Supported evaluators

Genkit supports several evaluators, some built-in, and others provided externally.

Genkit evaluators

Genkit includes a small number of built-in evaluators, ported from the JS evaluators plugin, to help you get started:

  • EvaluatorDeepEqual -- Checks if the generated output is deep-equal to the reference output provided.
  • EvaluatorRegex -- Checks if the generated output matches the regular expression provided in the reference field.
  • EvaluatorJsonata -- Checks if the generated output matches the JSONATA expression provided in the reference field.

Advanced use

Along with its basic functionality, Genkit also provides advanced support for certain evaluation use cases.

Evaluation using the CLI

Genkit CLI provides a rich API for performing evaluation. This is especially useful in environments where the Dev UI is not available (e.g. in a CI/CD workflow).

Genkit CLI provides 3 main evaluation commands: eval:flow, eval:extractData, and eval:run.

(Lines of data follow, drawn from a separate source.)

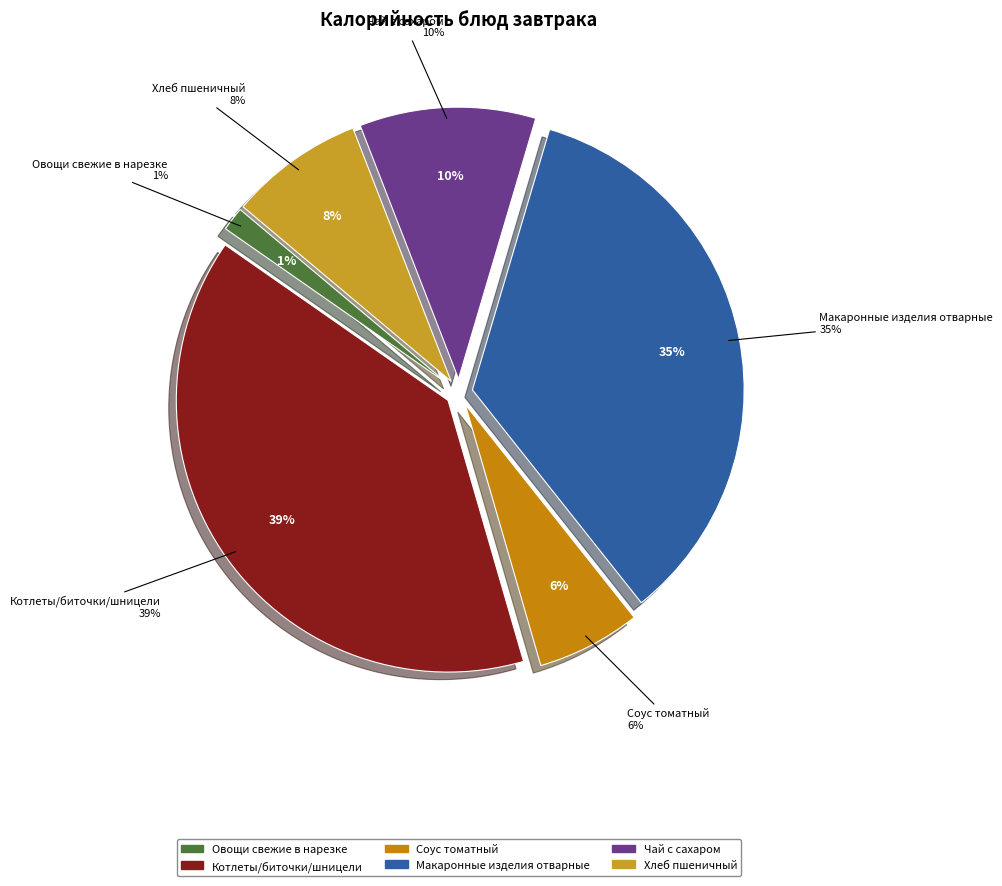

What percentage is the Хлеб пшеничный slice, to the nearest percent?

8%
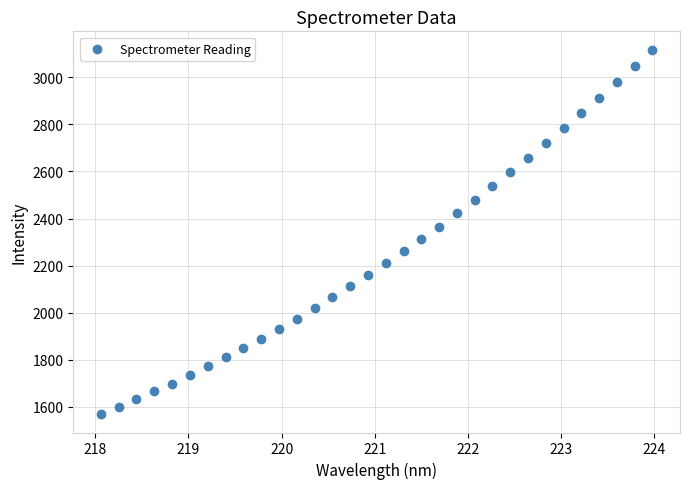

What is the range of Y values (max minus min)?

1548.2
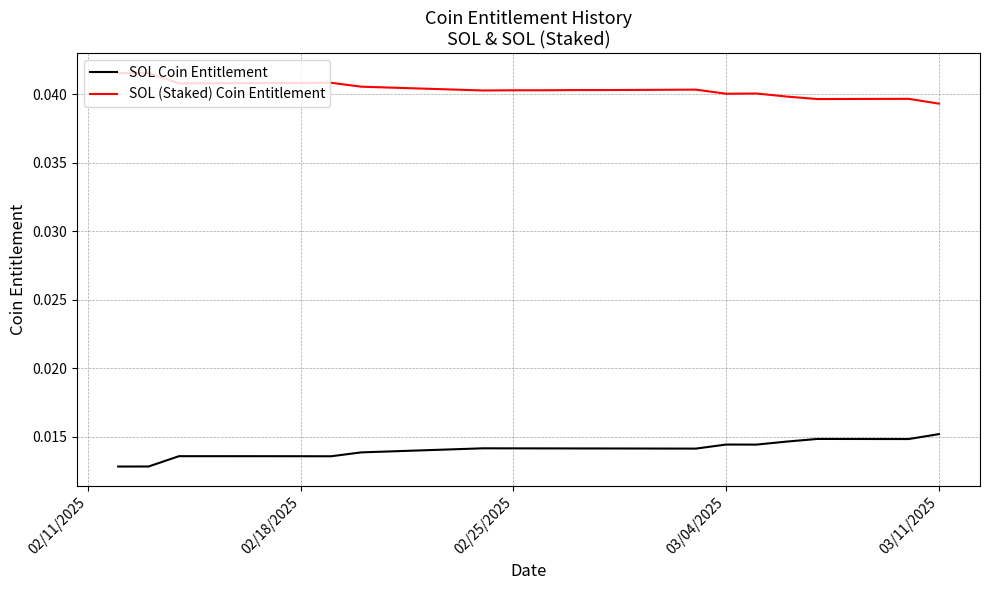

At 02/18/2025, list the series in order from smallest to largest.

SOL Coin Entitlement, SOL (Staked) Coin Entitlement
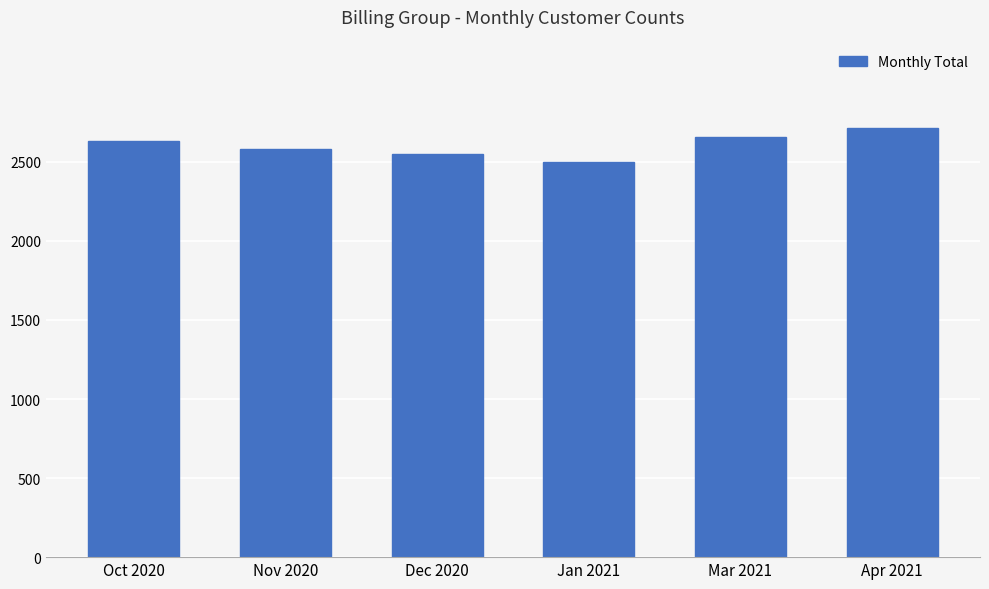

What is the label of the 1st bar from the right?

Apr 2021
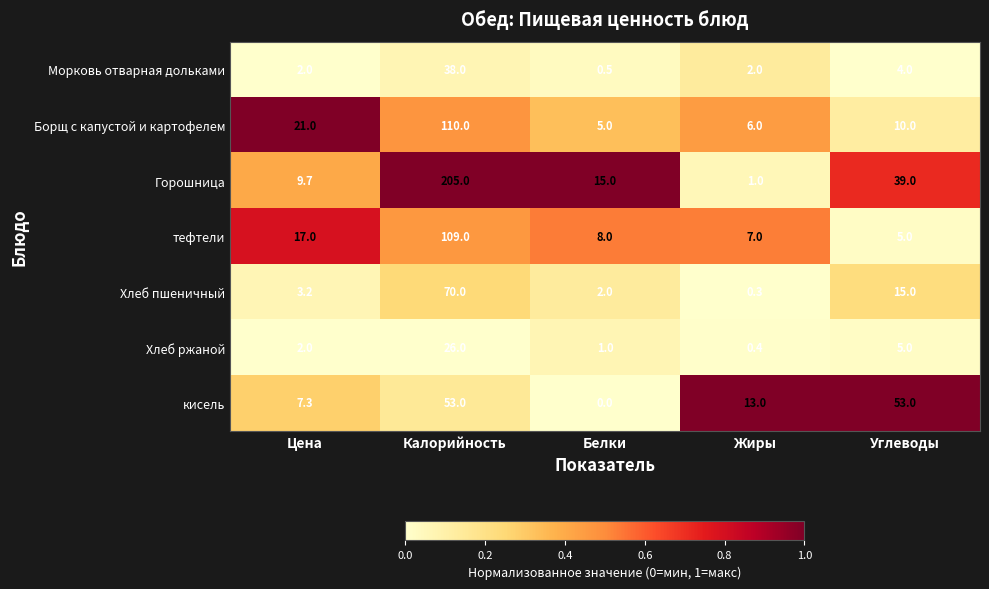

Is it true that кисель equals 13.0 at Жиры?

True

Evaluation eval:flow command

The eval:flow command runs inference-based evaluation on an input dataset. This dataset may be provided either as a JSON file or by referencing an existing dataset in your Genkit runtime.

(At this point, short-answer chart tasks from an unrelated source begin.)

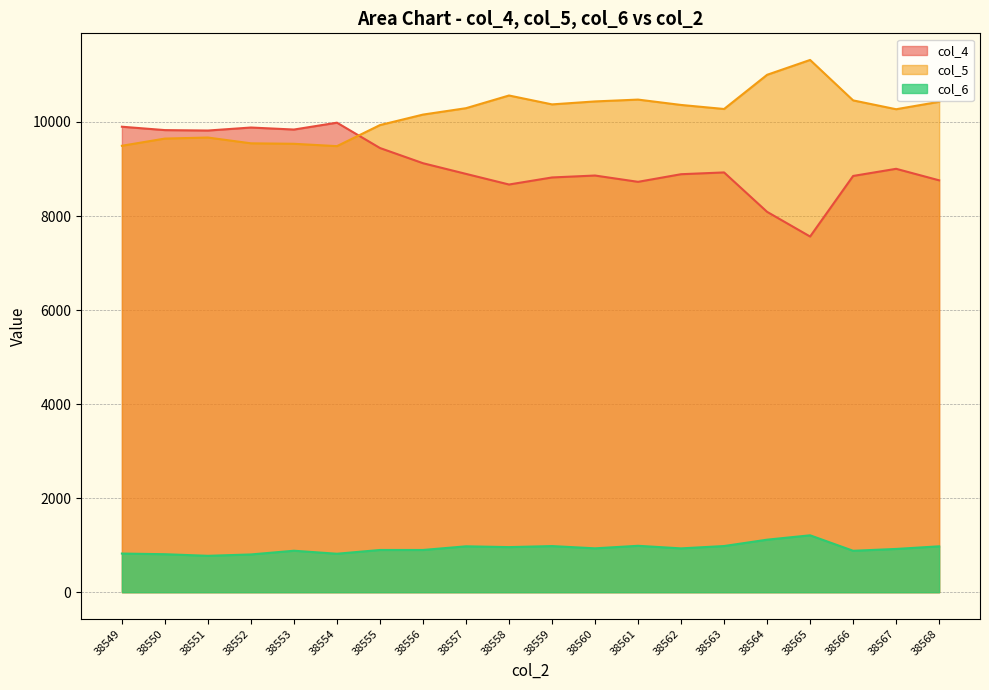

What is the value of the col_4 point at the 6th from the left?

9985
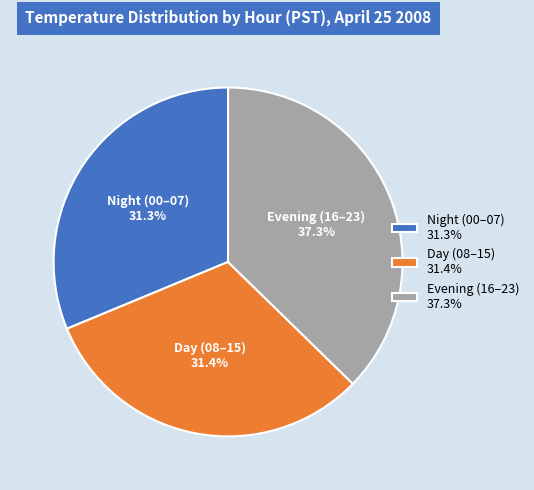

What is the ratio of the value at Evening (16–23) 37.3% to the value at Night (00–07) 31.3%?

1.2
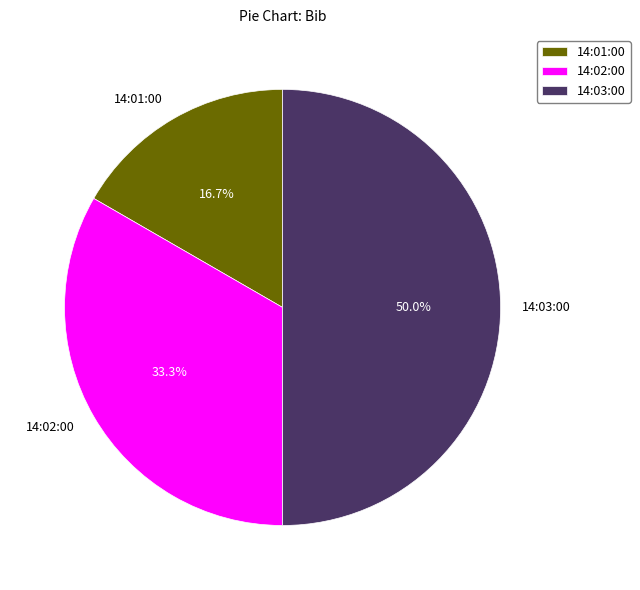

Rank the categories by value from lowest to highest.

14:01:00, 14:02:00, 14:03:00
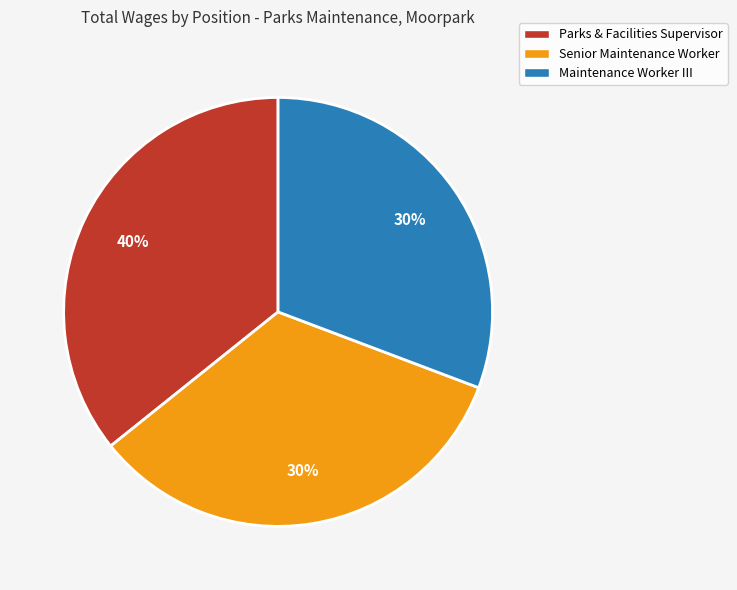

Count the number of slices in the pie.

3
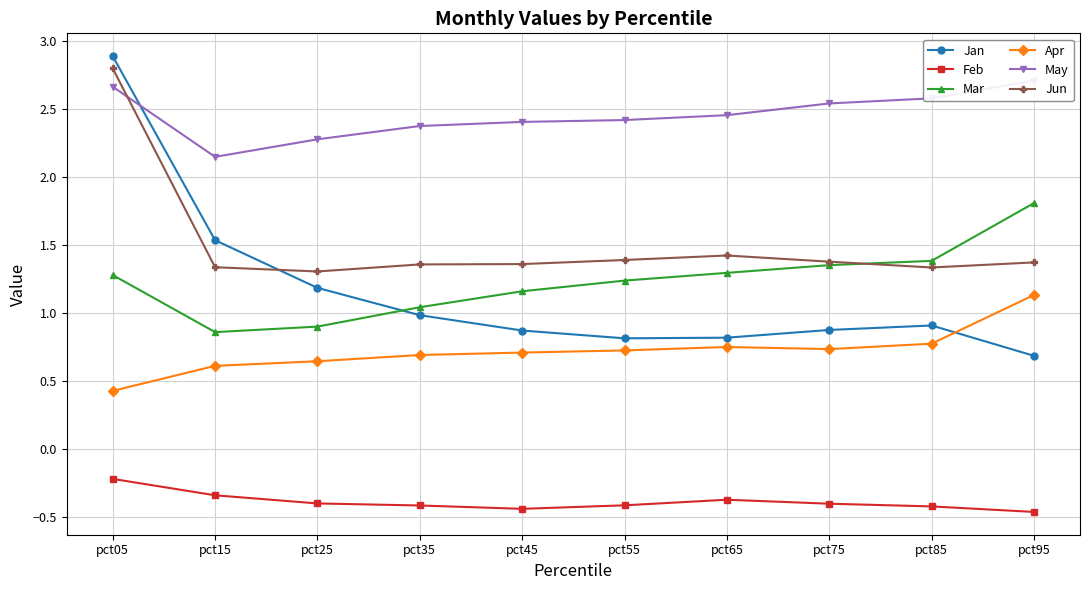

True or false: Apr and Jun cross at least once.

False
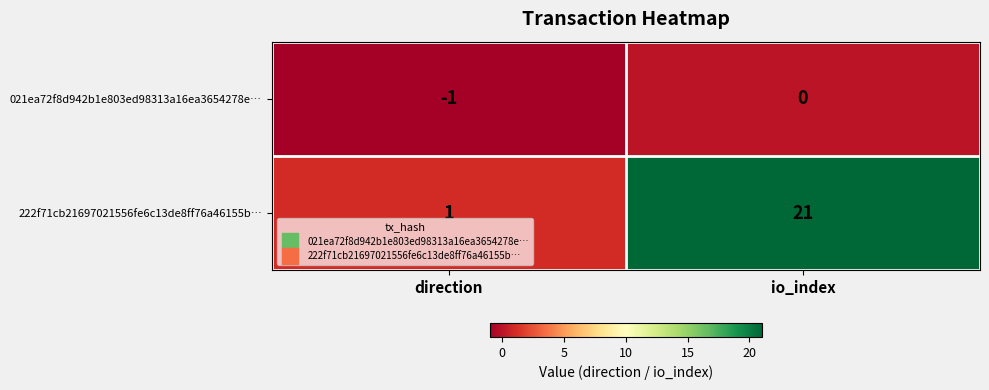

How many data points does each series have?

2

# Referencing an existing dataset
genkit eval:flow qaFlow --input myFactsQaDataset
# or, using a dataset from a file
genkit eval:flow qaFlow --input testInputs.json

Note: Make sure that you start your genkit app before running these CLI commands.

genkit start -- go run main.go

Here, testInputs.json should be an array of objects containing an input field and an optional reference field, like below:

[
  {
    "input": "What is the French word for Cheese?"
  },
  {
    "input": "What green vegetable looks like cauliflower?",
    "reference": "Broccoli"
  }
]

If your flow requires auth, you may specify it using the --context argument:

genkit eval:flow qaFlow --input testInputs.json --context '{"auth": {"email_verified": true}}'

By default, the eval:flow and eval:run commands use all available metrics for evaluation. To run on a subset of the configured evaluators, use the --evaluators flag and provide a comma-separated list of evaluators by name:

genkit eval:flow qaFlow --input testInputs.json --evaluators=genkitEval/regex,genkitEval/jsonata

You can view the results of your evaluation run in the Dev UI at localhost:4000/evaluate.

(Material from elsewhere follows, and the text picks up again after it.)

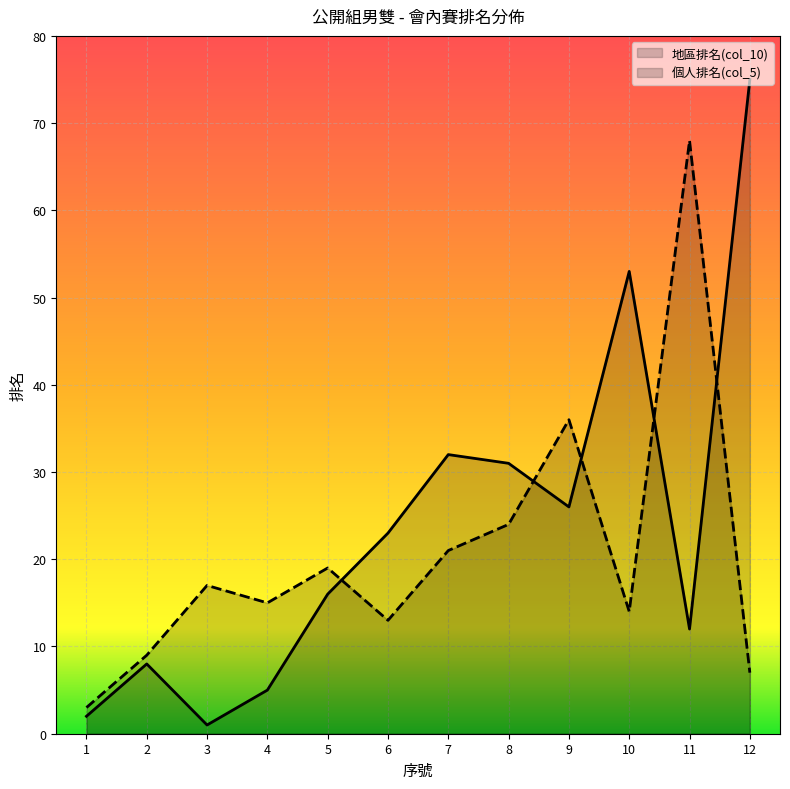

In 地區排名(col_10), how many points are higher than both neighbors (excluding endpoints)?

3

eval:extractData and eval:run commands

To support raw evaluation, Genkit provides tools to extract data from traces and run evaluation metrics on extracted data. This is useful, for example, if you are using a different framework for evaluation or if you are collecting inferences from a different environment to test locally for output quality.

You can batch run your Genkit flow and extract an evaluation dataset from the resultant traces. A raw evaluation dataset is a collection of inputs for evaluation metrics, without running any prior inference.

Run your flow over your test inputs:

genkit flow:batchRun qaFlow testInputs.json

Extract the evaluation data:

genkit eval:extractData qaFlow --maxRows 2 --output factsEvalDataset.json

The exported data has a format different from the dataset format presented earlier. This is because this data is intended to be used with evaluation metrics directly, without any inference step. Here is the syntax of the extracted data.

Array<{
  "testCaseId": string,
  "input": any,
  "output": any,
  "context": any[],
  "traceIds": string[],
}>;

The data extractor automatically locates retrievers and adds the produced docs to the context array. You can run evaluation metrics on this extracted dataset using the eval:run command.

genkit eval:run factsEvalDataset.json

By default, eval:run runs against all configured evaluators, and as with eval:flow, results for eval:run appear in the evaluation page of Developer UI, located at localhost:4000/evaluate.